One of the perennial issues regarding management is compensation levels, and the usual assumption is that they're way too high. Value investors tend to echo those complaints, seeing high compensation levels as evidence of management chicanery and/or fecklessness. There's also some talk about the good old days, when top management was happy to grow a public company at five figures annually.
I realize I'm breaking somewhat with the consensus on this issue, but I wonder how much of the presumption that management is generally overpaid is the result of anchoring bias.
Let me bring in a example in the same timeframe, but from a different career. Back in the day when a CEO was happy to work for $50,000 a year, plus perks like the unwritten right to be the only employee to drive a fully-loaded Cadillac and status goods such as an imposing office plus a taboo-surrounded exclusive address, it was tough financially to be in professional sports. A player had to be in the top league to have a serious chance at making middle-class-level money from his skill. It wasn't uncommon for players to work other jobs off-season. The biggest ice hockey star of the 1950s, Maurice "Rocket" Richard, had a base salary of $15,000 a year in the early-mid 1950s; it was later dropped to $12,000 a year. The most he ever made in a year (including bonuses) was $25,000.
In other words, the biggest ice hockey star prior to Gordie Howe made, at best, about as much as a senior vice-president of a large company. A more normal compensation level for him was middle-management range.
Professional sports stars are heroes to many, and we like to believe that they were woefully underpaid back in the olden days. Not so for management: much of the charge of overpaying is anchored in 1950s salary levels.

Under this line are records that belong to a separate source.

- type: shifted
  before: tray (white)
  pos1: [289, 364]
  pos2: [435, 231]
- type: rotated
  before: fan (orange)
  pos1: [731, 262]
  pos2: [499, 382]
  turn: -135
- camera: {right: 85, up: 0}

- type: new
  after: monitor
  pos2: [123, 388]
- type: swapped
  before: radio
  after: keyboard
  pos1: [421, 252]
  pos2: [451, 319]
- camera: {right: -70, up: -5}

It's a pity that the 1950s aren't studied more closely by those management critics who invoke the salary levels of those times. Critics of management culture back then pointed out that the "Organization Man" had to always be on his toes, had to carefully conform to the corporate image, even had to marry in a company-compatible way, had his [yes: back then it was "his"] choice of home circumscribed by an unwritten pecking order, and had to be careful to show due deference to the boss and to top management. The boss that wanted to be everybody's friend was quickly sized up as a potential tyrant, if rubbed the wrong way. One of the rules of organization survival was, "if you play the boss [especially the top boss] at golf, better make sure he wins." It was a time when a union man could cause a scandal, and become a folk hero, simply by buying a Cadillac and driving it to work.
Anyone studying the writings of corporate critics in the Organization-Man era would have to conclude that, along with the relatively modest paycheck which a CEO drew, the top boss had a large psychic payment in terms of status. The two definitely hung together, and the explosion in CEO pay could be seen as monetizing that status.

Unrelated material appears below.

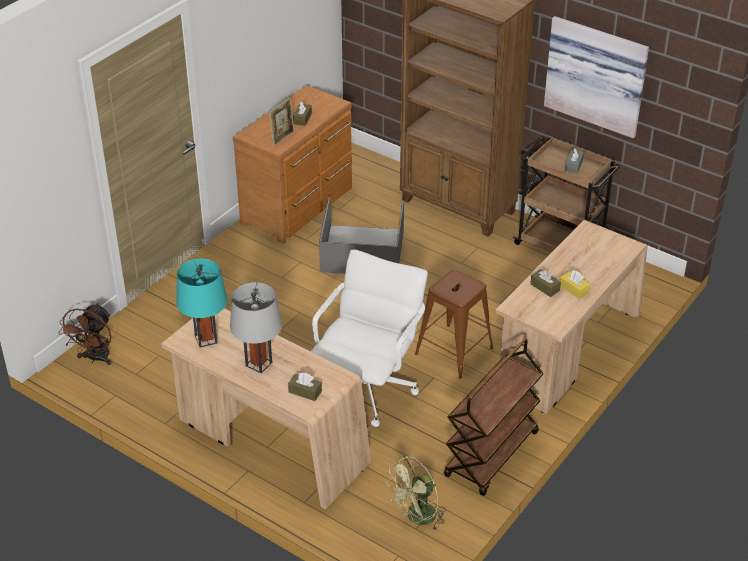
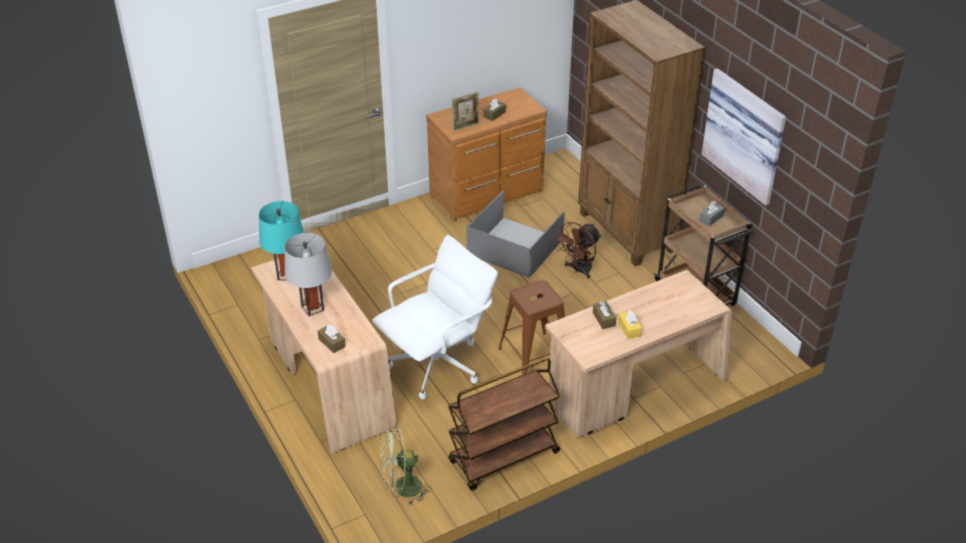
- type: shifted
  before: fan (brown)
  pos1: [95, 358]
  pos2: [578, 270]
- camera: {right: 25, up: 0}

Unfortunately, many of today's critics of management lack a sense of history. Many of them also live on our anchoring bias. It's hard to swallow the conclusion that 1950s [and 1960s] management were woefully underpaid in terms of money, a conclusion that also follows from the top-management salary explosion of the last thirty years, but the point about status suggests a trade-off was in place too. Perhaps the "outrageous" salaries of today's management represent the better of the bargain, especially since the prestige of top management has eroded to the point where activist investors have a fighting chance against management over any issue. In the 1950s, none of them did; none of them. Not even Benjamin Graham himself.